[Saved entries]

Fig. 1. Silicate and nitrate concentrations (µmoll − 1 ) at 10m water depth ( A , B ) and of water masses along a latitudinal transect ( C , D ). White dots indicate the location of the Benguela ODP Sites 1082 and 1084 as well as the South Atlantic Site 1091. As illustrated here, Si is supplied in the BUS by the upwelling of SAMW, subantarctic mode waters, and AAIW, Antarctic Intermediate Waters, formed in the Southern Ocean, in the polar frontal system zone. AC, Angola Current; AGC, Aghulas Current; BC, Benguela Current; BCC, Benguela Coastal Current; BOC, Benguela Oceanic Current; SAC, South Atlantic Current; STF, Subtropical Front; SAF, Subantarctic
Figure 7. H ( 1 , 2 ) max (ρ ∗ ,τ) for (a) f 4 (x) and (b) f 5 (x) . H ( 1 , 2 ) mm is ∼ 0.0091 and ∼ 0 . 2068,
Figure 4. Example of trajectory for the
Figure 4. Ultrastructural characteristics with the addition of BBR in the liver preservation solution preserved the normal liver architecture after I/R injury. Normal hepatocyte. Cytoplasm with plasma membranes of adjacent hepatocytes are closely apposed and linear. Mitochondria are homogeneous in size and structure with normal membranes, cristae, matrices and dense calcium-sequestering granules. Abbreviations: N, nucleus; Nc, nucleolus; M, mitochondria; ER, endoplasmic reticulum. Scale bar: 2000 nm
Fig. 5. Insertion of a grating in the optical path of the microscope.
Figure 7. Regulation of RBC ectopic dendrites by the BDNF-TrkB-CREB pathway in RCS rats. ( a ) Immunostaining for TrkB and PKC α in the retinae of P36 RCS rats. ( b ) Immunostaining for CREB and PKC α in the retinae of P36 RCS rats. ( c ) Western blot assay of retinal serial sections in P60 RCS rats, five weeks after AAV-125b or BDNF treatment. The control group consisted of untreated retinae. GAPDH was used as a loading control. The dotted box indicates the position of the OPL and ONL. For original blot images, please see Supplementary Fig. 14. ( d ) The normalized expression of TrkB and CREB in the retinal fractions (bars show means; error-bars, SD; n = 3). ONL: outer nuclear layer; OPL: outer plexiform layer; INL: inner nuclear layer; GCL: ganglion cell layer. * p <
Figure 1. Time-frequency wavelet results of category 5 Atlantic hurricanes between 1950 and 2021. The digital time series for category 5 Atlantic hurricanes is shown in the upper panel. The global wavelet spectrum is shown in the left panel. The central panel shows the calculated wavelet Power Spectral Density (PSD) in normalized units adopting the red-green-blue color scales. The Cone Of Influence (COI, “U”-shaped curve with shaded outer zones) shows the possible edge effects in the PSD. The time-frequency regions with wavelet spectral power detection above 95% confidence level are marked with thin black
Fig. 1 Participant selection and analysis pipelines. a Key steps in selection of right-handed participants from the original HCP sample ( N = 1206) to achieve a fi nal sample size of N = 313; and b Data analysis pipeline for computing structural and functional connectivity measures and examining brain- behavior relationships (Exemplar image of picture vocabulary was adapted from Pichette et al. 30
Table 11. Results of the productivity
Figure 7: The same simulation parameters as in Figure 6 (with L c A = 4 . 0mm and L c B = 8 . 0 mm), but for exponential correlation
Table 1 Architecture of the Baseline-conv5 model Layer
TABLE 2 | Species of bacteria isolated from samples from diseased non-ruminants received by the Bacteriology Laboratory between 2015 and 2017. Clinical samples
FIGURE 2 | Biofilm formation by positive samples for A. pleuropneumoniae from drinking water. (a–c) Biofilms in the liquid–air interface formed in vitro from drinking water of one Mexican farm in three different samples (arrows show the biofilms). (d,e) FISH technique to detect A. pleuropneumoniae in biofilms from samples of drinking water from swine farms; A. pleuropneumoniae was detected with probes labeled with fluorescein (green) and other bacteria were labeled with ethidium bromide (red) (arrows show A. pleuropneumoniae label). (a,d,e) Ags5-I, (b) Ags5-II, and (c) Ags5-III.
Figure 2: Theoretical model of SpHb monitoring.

### Activity
Each line above that contains the word "normalized" should be copied.

### Result of this task
Figure 7. Regulation of RBC ectopic dendrites by the BDNF-TrkB-CREB pathway in RCS rats. ( a ) Immunostaining for TrkB and PKC α in the retinae of P36 RCS rats. ( b ) Immunostaining for CREB and PKC α in the retinae of P36 RCS rats. ( c ) Western blot assay of retinal serial sections in P60 RCS rats, five weeks after AAV-125b or BDNF treatment. The control group consisted of untreated retinae. GAPDH was used as a loading control. The dotted box indicates the position of the OPL and ONL. For original blot images, please see Supplementary Fig. 14. ( d ) The normalized expression of TrkB and CREB in the retinal fractions (bars show means; error-bars, SD; n = 3). ONL: outer nuclear layer; OPL: outer plexiform layer; INL: inner nuclear layer; GCL: ganglion cell layer. * p <
Figure 1. Time-frequency wavelet results of category 5 Atlantic hurricanes between 1950 and 2021. The digital time series for category 5 Atlantic hurricanes is shown in the upper panel. The global wavelet spectrum is shown in the left panel. The central panel shows the calculated wavelet Power Spectral Density (PSD) in normalized units adopting the red-green-blue color scales. The Cone Of Influence (COI, “U”-shaped curve with shaded outer zones) shows the possible edge effects in the PSD. The time-frequency regions with wavelet spectral power detection above 95% confidence level are marked with thin black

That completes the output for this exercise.